**TASK ITEM:** Please carry the article on the CKWW radio station forward from its final sentence, keeping its plain encyclopedic style.

**PAGE EXTRACT:**
—————

CKWW (580 AM) is a Canadian radio station in Windsor, Ontario. It is owned by Bell Media and airs an oldies format targeted to the Windsor/Detroit market. Most of the playlist is made up of hits from the 1950s, 60s and 70s. The studios and offices are on Ouellette Avenue in Windsor.

CKWW's transmitter is on Concession Road 4N in Amherstburg, Ontario. The station is powered at 500 watts, using a directional antenna to protect other Canadian and U.S. stations broadcasting on 580 AM. CKWW streams its programming live on its website and on the iHeartRadio platform.

History
The original applicant for the CKWW licence was Royce Frith (later to be a Canadian Senator). But Frith sold the station to Geoff Stirling before it went to air. The station was launched by Stirling on March 29, 1964, signing on the air on March 30, 1964.

Initially CKWW featured a middle of the road (MOR) or "good music" format with a heavy news and information commitment, making it the Windsor equivalent of Detroit's WJR. The morning host was Norm Aldred, with news delivered by Stan Switzer and sports with Al Shaver (who was also the station manager). Other disc jockeys included Ron Burgoyne in the afternoons and Richard "Dick" Gasparini hosting an all-night program called "Music 'til Dawn," at one point totally sponsored by a well-known tobacco company. Popular recording artists featured on a regular basis included Frank Sinatra, George Shearing, Peggy Lee, Andy Williams, Nat King Cole, The Four Freshmen and Barbra Streisand.

—————

**MATERIAL SUPPLIED:**

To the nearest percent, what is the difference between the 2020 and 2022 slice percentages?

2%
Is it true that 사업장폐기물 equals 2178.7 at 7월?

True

—————

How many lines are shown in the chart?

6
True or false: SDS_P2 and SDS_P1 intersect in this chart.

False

—————

**RESPONSE AREA:**
In 1967, sister station CKWW-FM was launched (later CJOM and now CIMX-FM). Stirling sold the stations in 1984, and the station dropped its MOR music programming to adopt a news/talk format in 1989.

In February 1993, CHUM Limited acquired CKLW and CKLW-FM as well. CKLW (by then a "Music of Your Life" adult standards station) and CKWW swapped formats on March 1 of that year, with CKLW becoming the news/talk outlet and CKWW adopting the adult standards format.

As an oldies station
In 2005, CKWW changed its on-air moniker from 580 Memories to AM 580 Motor City Favorites. It dropped all jingles and added more uptempo hits from the 1960s through 1990s plus some adult contemporary chart recurrents while dropping most of its pre-1960 titles, in an attempt to appeal to a younger audience. The change in the music proved largely unpopular with fans of the old standards format.

In October 2006, in response to 104.3 WOMC eliminating the word "oldies" from its on-air positioning, CKWW revamped its playlist once more to focus primarily on music from the late 1950s through the late 1970s while dropping all post-1980 material. CKWW now plays many of the oldies hits originally heard during the Top 40 era of CKLW, then known as The Big 8. Although still known as AM 580, Motor City Favorites, the station returned jingles to its on-air presentation and added the taglines "Great Fun! Great Oldies!" and "All Oldies, All the Time" to its slogans.

AM 580 plays up its connections to Windsor/Detroit's Top 40 radio past on the air, as the station's top-of-the-hour identification mentions that the station "broadcasts from the legendary studios of "The Big 8" (at 1640 Ouellette Avenue in Windsor) and also features the widely recognized instrumental signature tunes from CKLW's glory years.

In 2007 CKWW along with the other CHUM stations were sold to CTVglobemedia. In 2011, CTVglobemedia was acquired by Bell Media.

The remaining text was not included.